На прошлой неделе я позвонил им, чтобы сказать, какие у меня есть пожелания на случай, если мой жизненный путь подойдет к концу. А потом я послал им электронное сообщение на всякий случай.

Там было так написано: «Если мне придется делать интубацию, я заранее согласен. Но если у меня откажут печень и почки, и если у меня помутится разум… И еще: если мое тело будет просто отказывать мне и не будет надежды вернуться к тому, каким я был…» Ну, это было тяжелое письмо. Но я знаю, что этот вирус делает с людьми.

Каждую ночь я пытаюсь выходить на обходы с врачами, чтобы проверить, как дела у пациентов, которым я сделал интубацию. Нельзя брать с собой ни родственников, ни посетителей. Я вообще-то не религиозный человек, но мне нравится иногда постоять у палаты и подумать о них — о родственниках. И о том, через что им приходится проходить. Я пытаюсь при этом думать о позитиве — ну, например об ожиданиях светлого будущего. Мои пациенты во время вентиляции легких, как правило, без сознания. Но раз в сутки на час или два у них бывает контакт с нами в ясном уме — это когда мы приносим им лекарства, чтобы проверить их уровень сознания и способность ухаживать за собой. В переводе на человеческий язык, они на время просыпаются от своего последнего сна.

Когда вставлена трубка, они не могут говорить, но я видел нескольких пациентов, которые писали мне вопросы на клочках бумаги. Обычно: «Вентиляция или хирургия?» И еще: «Сколько я протяну?»

Обычно перед такими мыслями пациенты проводят 3-5 дней на вентиляции. А теперь доходит до срока в 14-21 день. У большинства таких пациентов есть острый синдром респираторного нарушения. У них бывают воспаления, порезы мягких тканей, в их легких накапливается жидкость, так что организму трудно перерабатывать и усваивать кислород. Сколько им кислорода не давай, он не проходит. Его всегда не хватает. А наши органы всегда очень плохо реагируют на кислородное голодание. В итоге сначала идет отказ почек, потом отказ печени. Ну, и в конце кора головного мозга оказывается затронута.

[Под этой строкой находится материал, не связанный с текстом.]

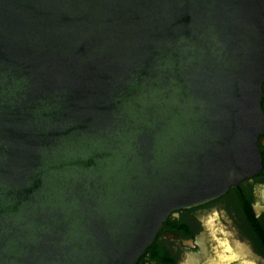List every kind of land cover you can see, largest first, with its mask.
<instances>
[{
    "label": "water",
    "instance_id": "water-1",
    "mask_svg": "<svg viewBox=\"0 0 264 264\" xmlns=\"http://www.w3.org/2000/svg\"><path fill=\"white\" fill-rule=\"evenodd\" d=\"M263 10L0 0V264H134L258 173Z\"/></svg>",
    "mask_w": 264,
    "mask_h": 264
},
{
    "label": "flooded vegetation",
    "instance_id": "flooded-vegetation-1",
    "mask_svg": "<svg viewBox=\"0 0 264 264\" xmlns=\"http://www.w3.org/2000/svg\"><path fill=\"white\" fill-rule=\"evenodd\" d=\"M259 104L264 114V97ZM256 144L258 173L168 214L134 264H264V132Z\"/></svg>",
    "mask_w": 264,
    "mask_h": 264
}]
</instances>
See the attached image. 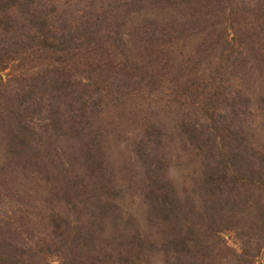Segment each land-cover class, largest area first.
I'll return each instance as SVG.
<instances>
[{
    "label": "rangeland",
    "instance_id": "obj_1",
    "mask_svg": "<svg viewBox=\"0 0 264 264\" xmlns=\"http://www.w3.org/2000/svg\"><path fill=\"white\" fill-rule=\"evenodd\" d=\"M25 4L0 0V264H264V0ZM54 56L65 86L28 92Z\"/></svg>",
    "mask_w": 264,
    "mask_h": 264
},
{
    "label": "trees",
    "instance_id": "obj_2",
    "mask_svg": "<svg viewBox=\"0 0 264 264\" xmlns=\"http://www.w3.org/2000/svg\"><path fill=\"white\" fill-rule=\"evenodd\" d=\"M32 1L33 0H26V4L25 5L27 7H30V5H32ZM62 44H63V42H60L59 45H62ZM52 50L54 52H51V53H53L55 55L56 54L61 55L63 53L64 54L67 53L66 52L67 50L61 49V48H57V49L56 48H53ZM54 57H55V59H52V63L54 65H56L57 67H54L56 69H53L52 71H49V74L51 76L44 78V81H41L40 83H39V81L38 82L34 81L35 84H38L39 83V85L37 87H35V86L34 87L29 86L28 87L29 88L28 92H34V91H38L39 92V91H41V89H44L45 87H48L50 89V92H56V91L62 89L63 86H65V84H64V82L62 80V78H63L62 77V69L60 68V65L65 62V59L64 58H61L60 56H54ZM55 98H56V95L49 96V99H52L53 100ZM55 103H56L55 106L51 110V116H52L51 117V120H52L53 123L59 124L58 123V118L55 117V115L57 114V111H58L57 102H55ZM12 119H13V123H14L16 129H21L23 131L28 130L25 127V125L20 122L18 116H16V118H15V116H13ZM19 134H20V131H19L18 135ZM29 134H31V132H29Z\"/></svg>",
    "mask_w": 264,
    "mask_h": 264
}]
</instances>
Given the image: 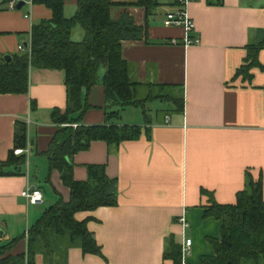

Перестает работать иммунная система. У многих людей что-то происходит с внешностью — мы таких людей называем «крапчатые». При таком повороте событий кожа у человека становится красной и делится на своеобразные «участки». Это значит, что осталось такому человеку жить уже не дни — часы. У нас есть несколько таких клиентов. Некоторых уже перевели в разряд «больше не реанимировать».

В перерывах между интубациями я обычно сиу в моей ординаторской и слежу за мониторами. Я могу увидеть там все данные по жизненному состоянию моих пациентов, проверить, все ли у них в порядке. У нас есть кое-какие успехи. Молодой пациент на прошлой неделе избавился от нужды в вентиляции — и вот, ему уже разрешили оправиться домой. Медицинский коллектив у нашей больницы — потрясающий. Но, увы, как правило, все идет не по сценарию с хорошим концом. Я сморю на монитор прямо сейчас — и боюсь, что есть один пациент, который не протянет эту ночь. А трое других все ближе к краю…

Это ужасное чувство — кто-то умирает, а ты ничего не можешь против этого предпринять. Падает уровень кислорода, все хуже работает сердце, снижается давление. Такие пациенты часто умирают прямо во время вентиляции. Бывает даже так: тело уносят, человека больше нет, а трубка все толкает из себя живительный воздух.